While calling SB 1062 “wrong-headed,” Rauch responded to Stern that a “political process of balancing the interests” should resolve religious freedom/LGBT disputes. Thereby “not all states should look alike” in resolving these disputes and no one view would always receive complete satisfaction. Such compromises “are the best you are getting to get” in these disputes today, Rauch argued to Stern, yet analogous religious freedom resolutions have been “right on abortion.” 

Dubiously describing natural marriage supporter Brendan Eich’s protest-induced Mozilla resignation as a result of the LGBT movement’s “fringe,” Michaelson also tried to appear conciliatory. Private entities such as the sued California school should have the right to their convictions concerning homosexuality provided they did not accept public funds, Michaelson argued. Catholic Charities of Boston, for example, can still engage in adoption placement even after refusing in 2006 a state demand to include same-sex couples as long as this nonprofit does not utilize public funds. Yet the ubiquitous nature of private-public intersections calls into question Michaelson’s concession, as Wilson noted that 70% of Catholic Charities of Boston funds came from the public. 

The 1968 federal Fair Housing Act (FHA) contained the so-called “Mrs. Murphy” Exemption, Wilson analogized again LGBT agendas with racial equality. This FHA exemption covers a dwelling with four or fewer rental units, one of which houses the landlord. FHA envisioned a “hypothetical elderly widow who has converted a portion of her home into a rental apartment to supplement her limited income,” according to one legal analysis. Yet this “exemption does not apply to rental advertising” and “does not apply when a real estate agent is representing the property owner.” Housing and Urban Development additionally “takes the position that the Civil Rights Act of 1866 (yes, 1866) makes it illegal to discriminate based on race,” thereby ruling out a race exemption.
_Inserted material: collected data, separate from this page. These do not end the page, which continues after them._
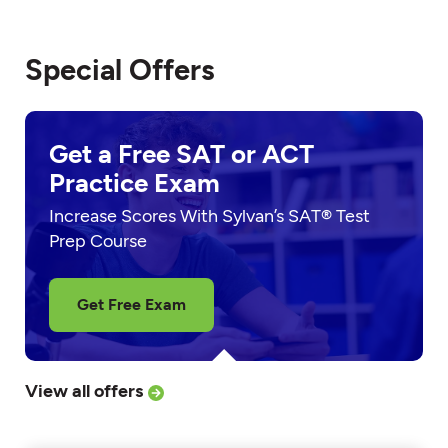
Special Offers
Get a Free SAT or ACT
Practice Exam
Increase Scores With Sylvan’s SAT® Test
Prep Course
Get Free Exam
View all offers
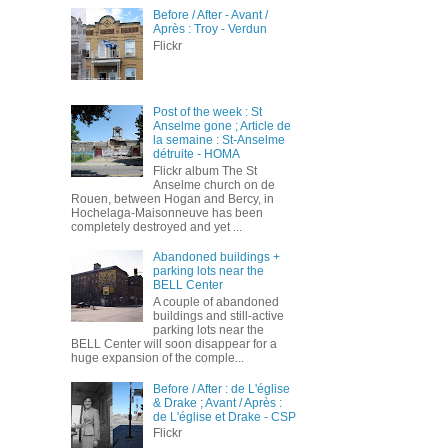
Before / After - Avant /
Après : Troy - Verdun
Flickr
Post of the week : St
Anselme gone ; Article de
la semaine : St-Anselme
détruite - HOMA
Flickr album The St
Anselme church on de
Rouen, between Hogan and Bercy, in
Hochelaga-Maisonneuve has been
completely destroyed and yet ...
Abandoned buildings +
parking lots near the
BELL Center
A couple of abandoned
buildings and still-active
parking lots near the
BELL Center will soon disappear for a
huge expansion of the comple...
Before / After : de L'église
& Drake ; Avant / Après :
de L'église et Drake - CSP
Flickr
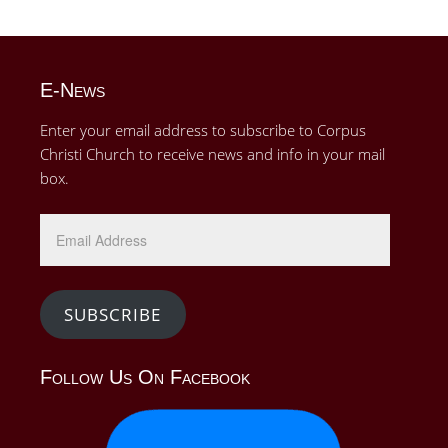
E-News
Enter your email address to subscribe to Corpus
Christi Church to receive news and info in your mail
box.
Email
Address
SUBSCRIBE
Follow Us On Facebook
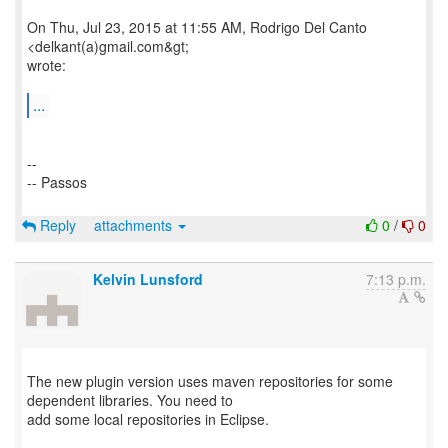
On Thu, Jul 23, 2015 at 11:55 AM, Rodrigo Del Canto
<delkant(a)gmail.com&gt;
wrote:
...
--
-- Passos
Reply
attachments
0
/
0
Kelvin Lunsford
7:13 p.m.
The new plugin version uses maven repositories for some
dependent libraries. You need to
add some local repositories in Eclipse.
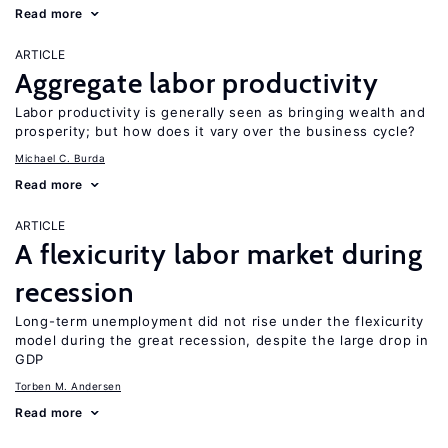
Read more
ARTICLE
Aggregate labor productivity
Labor productivity is generally seen as bringing wealth and
prosperity; but how does it vary over the business cycle?
Michael C. Burda
Read more
ARTICLE
A flexicurity labor market during
recession
Long-term unemployment did not rise under the flexicurity
model during the great recession, despite the large drop in
GDP
Torben M. Andersen
Read more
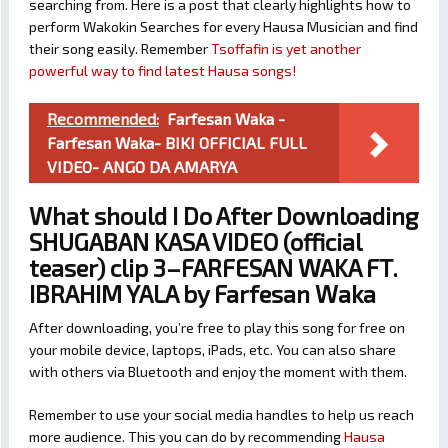
searching from. Here is a post that clearly highlights how to
perform Wakokin Searches for every Hausa Musician and find
their song easily. Remember
Tsoffafin is yet another
powerful way to find latest Hausa songs!
Recommended:
Farfesan Waka -
Farfesan Waka- BIKI OFFICIAL FULL
VIDEO- ANGO DA AMARYA
What should I Do After Downloading
SHUGABAN KASA VIDEO (official
teaser) clip 3–FARFESAN WAKA FT.
IBRAHIM YALA by Farfesan Waka
After downloading, you’re free to play this song for free on
your mobile device, laptops, iPads, etc. You can also share
with others via Bluetooth and enjoy the moment with them.
Remember to use your social media handles to help us reach
more audience. This you can do by recommending
Hausa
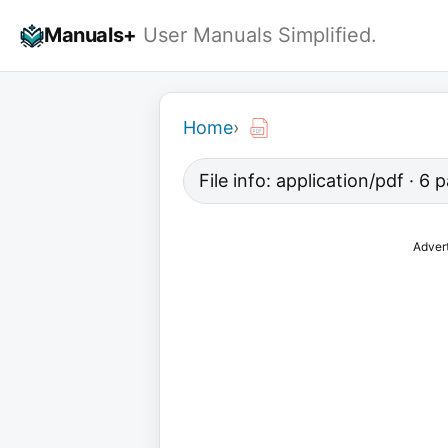
Skip
Manuals+
User Manuals Simplified.
to
content
Home
›
File info: application/pdf · 6
Adver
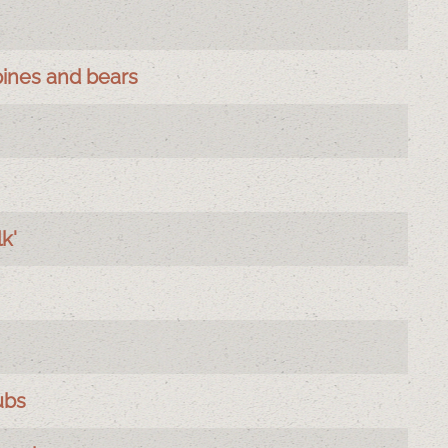
pines and bears
k'
ubs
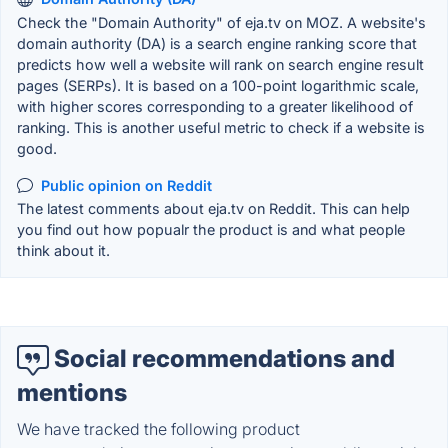
Check the "Domain Authority" of eja.tv on MOZ. A website's
domain authority (DA) is a search engine ranking score that
predicts how well a website will rank on search engine result
pages (SERPs). It is based on a 100-point logarithmic scale,
with higher scores corresponding to a greater likelihood of
ranking. This is another useful metric to check if a website is
good.
Public opinion on Reddit
The latest comments about eja.tv on Reddit. This can help
you find out how popualr the product is and what people
think about it.
Social recommendations and
mentions
We have tracked the following product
Wilson noted that bigoted individuals discriminating in housing on the basis of religion, race, or other categories are dying out, and predicted a similar trend for homosexuality’s opponents.  Indeed, calls to eliminate completely the Mrs. Murphy Exemption have appeared. Thus Wilson and others foresee an ever narrowing circle of religious exemptions for homosexuality’s conscientious objectors, exemptions even more embattled than those concerning abortion. The end result would reduce traditional condemnation of homosexuality as “intrinsically disordered” per the Catholic Church’s catechism to the realm of crazy old aunts in the attic and the like. “Infuriating” was not surprisingly one Catholic Opus Dei supporter’s response to this one-sided panel at the following reception. Traditional faith and morality supporters beware.